Tout ce qu'on se dit "mais tout va bien, il fait bye bye".  C'est aussi intéressant parce que ça ramène un peu le sujet des régressions, l'enfant qui faisait bye bye mais ne le fait plus. Pourtant c'est si logique... mais je reviendrai sur ce sujet plus tard.

L'étude était faite dans le but de montrer que les enfants autistes n'utilisaient donc pas les gestes conventionnels lorsqu'ils sont bébés. Un peu ce qu'on entend partout non? (Ne pointe pas, ne tend pas les bras...)

Et ils ont eu la surprise de voir que les gestes étaient présent chez la plupart des sujets étudiés. Et moi j'ai eu la mauvaise surprise... de contaster même si je le savais déjà, qu'en effet, les enfants autistes ne sont pas tous comme Tommy, et que plusieurs ont montré des comportements tout à fait typiques d'un enfant normal.

Alors dans le dépistage précoce, on ne peut pas se fier à la simple question du pointage, mais on doit bien expliquer aux parents si on leur pose la question, quelle forme de pointage l'enfant fait-il. On doit aussi cesser d'aveugler les gens avec les comportements normaux mais vraiment continuer de se concentrer sur les signaux d'alertes tout simplement parce que c'est ce qui semble vraiment ressortir de mes lectures, que les signaux d'alertes principaux ont vraiment du poids sur le dépistage précoce.  Pour le reste, on pourrait peut-être croire qu'ils sont bons signes pour un meilleur développement, mais il semblerait que certains enfants qui avaient acquis de belles choses peuvent les perdre vraiment complètement sans qu'on s'y attende réellement. Je suis certaine que ça rappelle quelque chose à plusieurs!!! Alors finalement... on ne peut juste pas savoir ce que le futur réserve mais on peut tenter de prévenir du mieux qu'on peut.

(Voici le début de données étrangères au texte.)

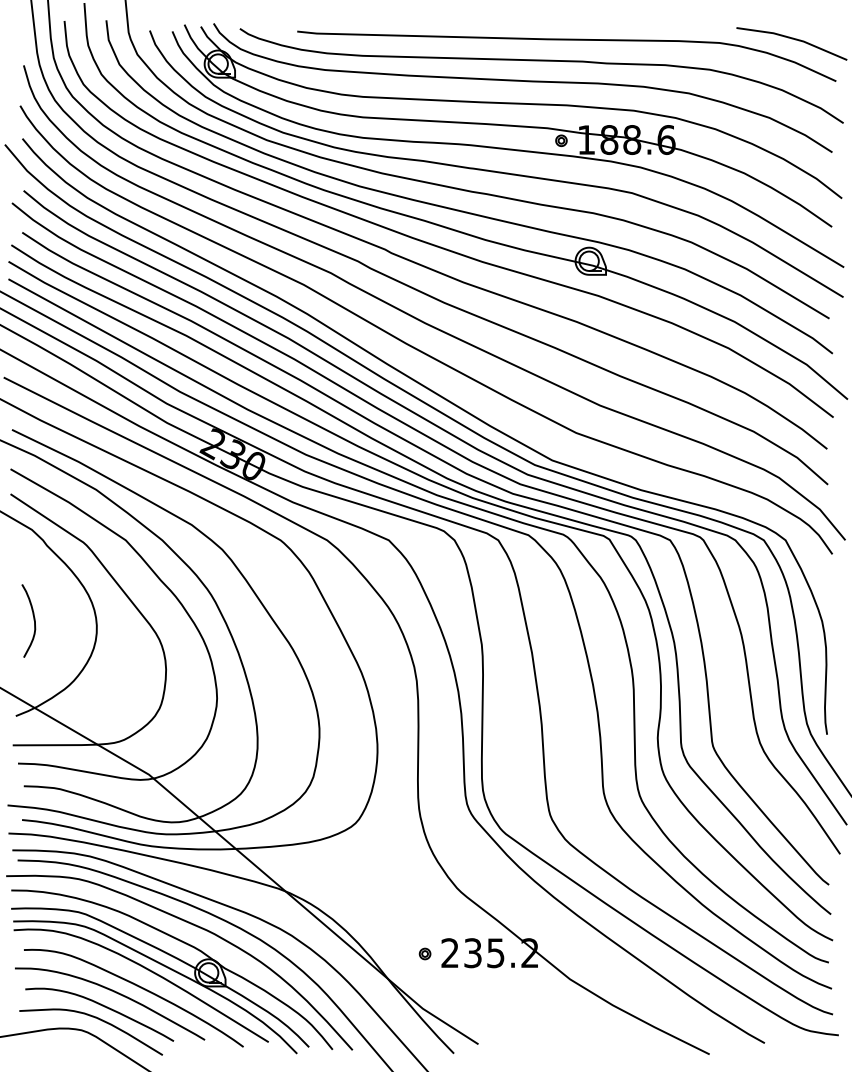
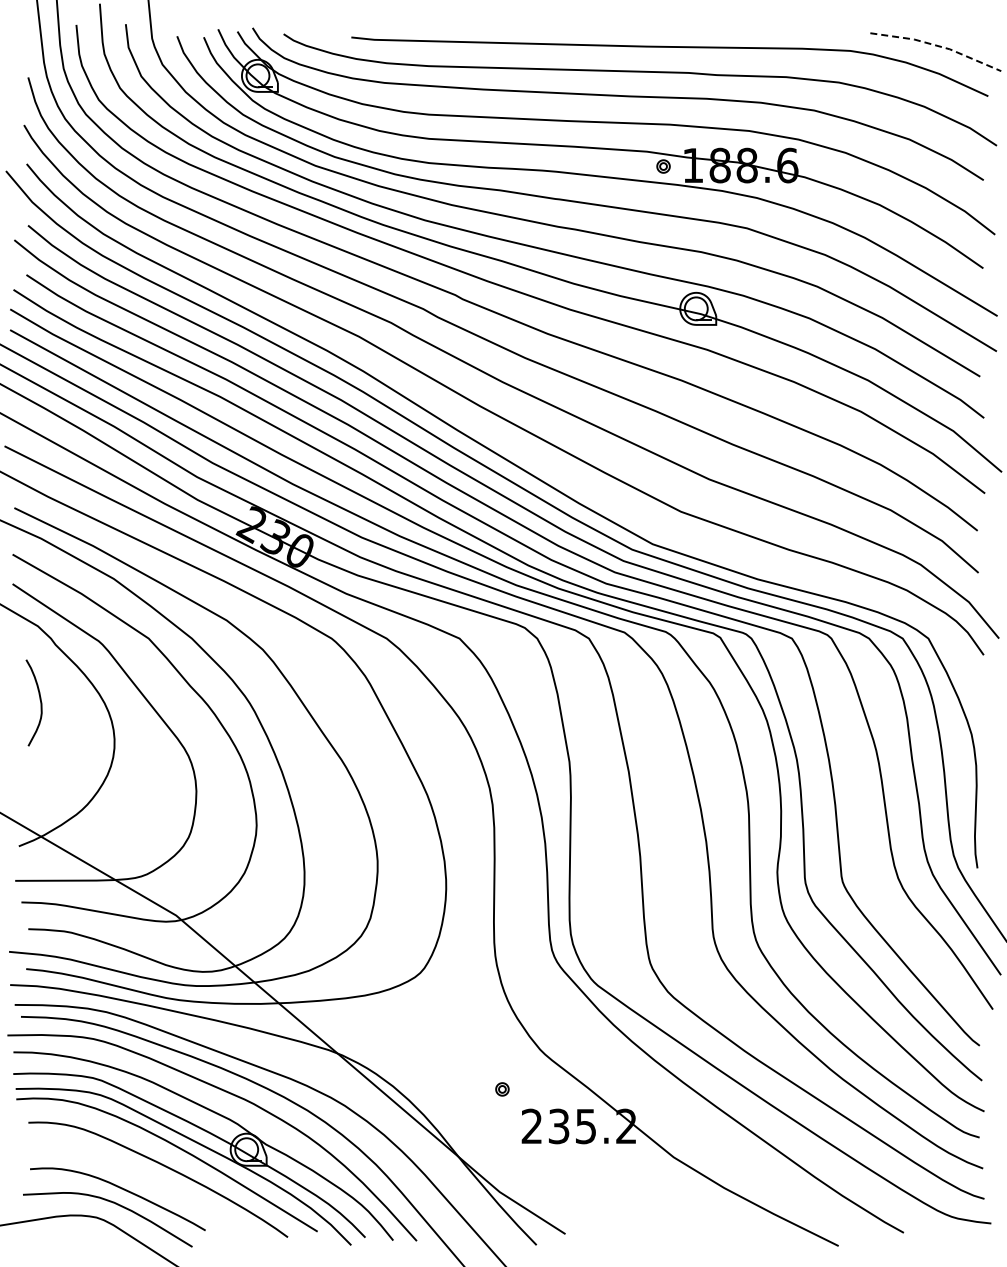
line: (793, 38) -> (937, 45), solid -> dashed
curve: (33, 618) -> (39, 699), moved
part: (425, 954) -> (502, 1089), moved
curve: (115, 993) -> (136, 1173), removed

Moi, je me remets psychologiquement de mes dernières lectures, parce que j'avoue que mon petit espoir des belles forces de bébé... il est là, mais j'ai maintenant en tête cette fameuse réalité qu'ils peuvent ne vouloir rien dire. Ce que je savais, m'est confirmé dans mes recherches et mes lectures sur le sujet même si je cherchais pourtant le contraire!

Advienne que pourra comme on dit! J'espère que vous trouverez aussi intéressantes que moi ces lectures, qui me ramène encore à demander pourquoi les médecins ne font pas leur travail de dépistage de façon adéquate. Parce que moi on m'aura dit aux 2 ans de Tommy qu'il ne pouvait être autiste puisqu'il riait avec son papa!